Is it true that the Fourier coefficient of convolution is the product of the coefficients?

Question

what I mean by the title is the following: if we define the convolution between two $2\pi$-periodic, $C^1$ functions as $f*g(x) = (2\pi)^{-1}\int_{-\pi}^\pi f(x-y)g(y)dy$, is it true that the Fourier coefficients of $f*g(x)$ equal $\hat{f}(n)\hat{g}(n)$ where $\hat{f}(n),\hat{g}(n)$ are the Fourier coefficients of $f,g$ respectively?

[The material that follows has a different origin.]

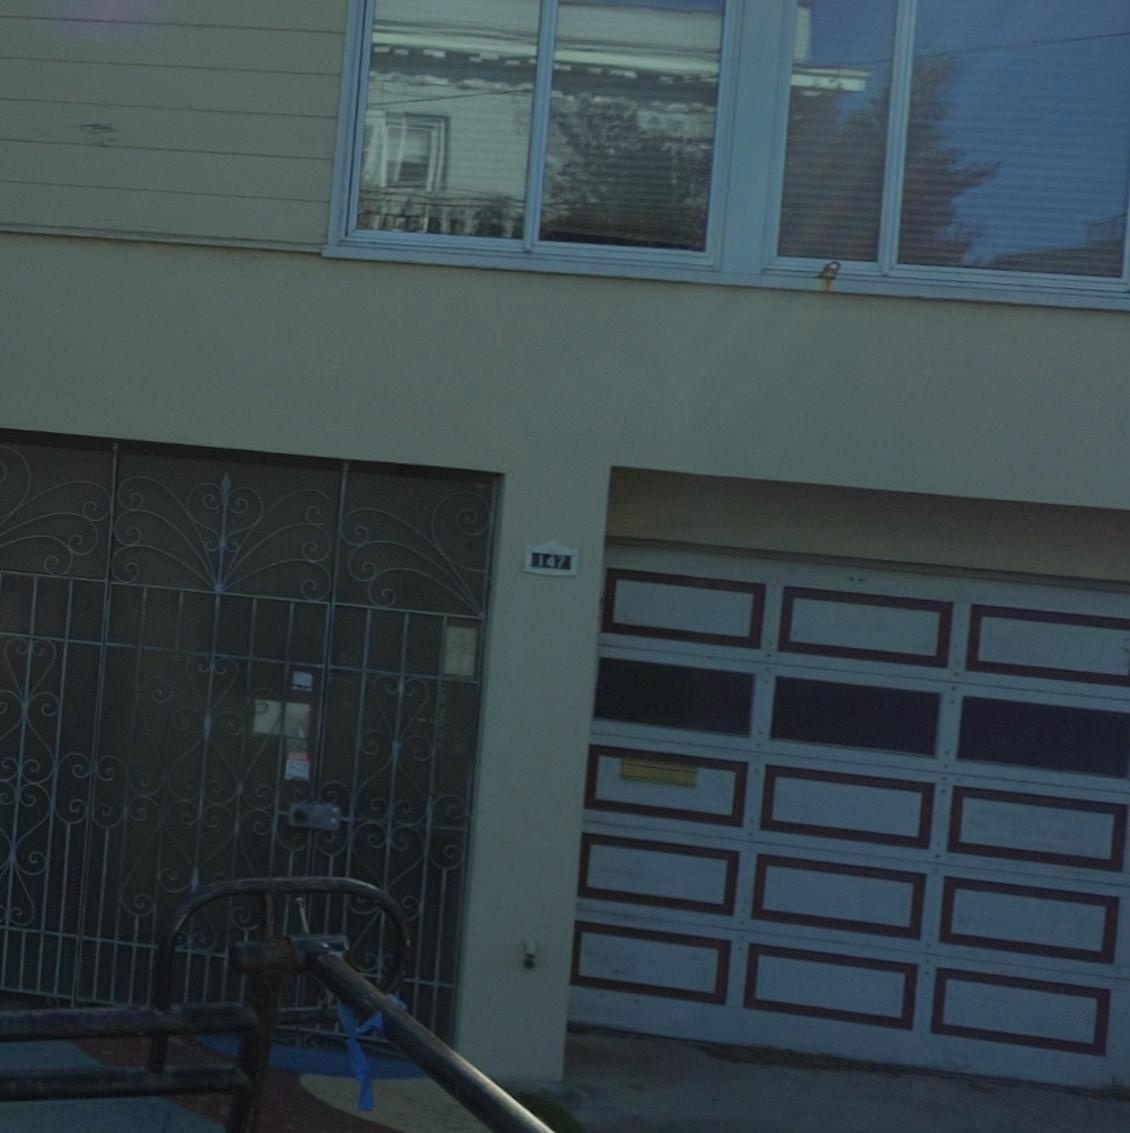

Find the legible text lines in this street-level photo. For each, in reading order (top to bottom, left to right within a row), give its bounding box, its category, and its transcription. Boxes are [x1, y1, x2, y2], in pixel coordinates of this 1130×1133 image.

I think I have a correct proof of this, but I am just unsure, but the result seems so beautiful, so I wanted to hear your expert opinions. Please do not post the proof of this...

Thanks

Answer 1

It is true that Fourier coefficient of convolution of two functions is the product of Fourier coefficients of the individual functions. This is called convolution theorem in Fourier theory . You may be interested to look at http://en.wikipedia.org/wiki/Convolution_theorem.

Answer 2

Given the assumed smoothness of $f$ and $g$ this is a simple exercise about double integrals. I write $\int_T$ for the integral over a full period. Then $$\widehat{f*g}(n)={1\over2\pi}\int_T f*g(x)\>e^{-inx}\>dx={1\over4\pi^2}\int_T\left(\int_Tf(x-y)g(y)\>dy\right)e^{-inx}\ dx\ .$$ Interchanging the order of integration gives $$\widehat{f*g}(n)={1\over4\pi^2}\int_T g(y) \left(\int_Tf(x-y)\>e^{-inx}\> dx\right)\,dy\ .$$ In the inner integral we substitute $x:=y+t$ $(t\in T)$ and obtain $$\widehat{f*g}(n)={1\over4\pi^2}\int_T g(y) \left(\int_Tf(t)\>e^{-in(y+t)}\> dt\right)\,dy={1\over4\pi^2}\int_T g(y) e^{-iny}\left(\int_Tf(t)\>e^{-int}\> dt\right)\,dy\ .$$ On the right hand side the inner integral is independent of $y$ and essentially $=\hat f(n)$. We therefore can write $$\widehat{f*g}(n)=\hat f(n)\>{1\over2\pi}\int_T g(y) e^{-iny}\>dy=\hat f(n)\cdot\hat g(n)\ .$$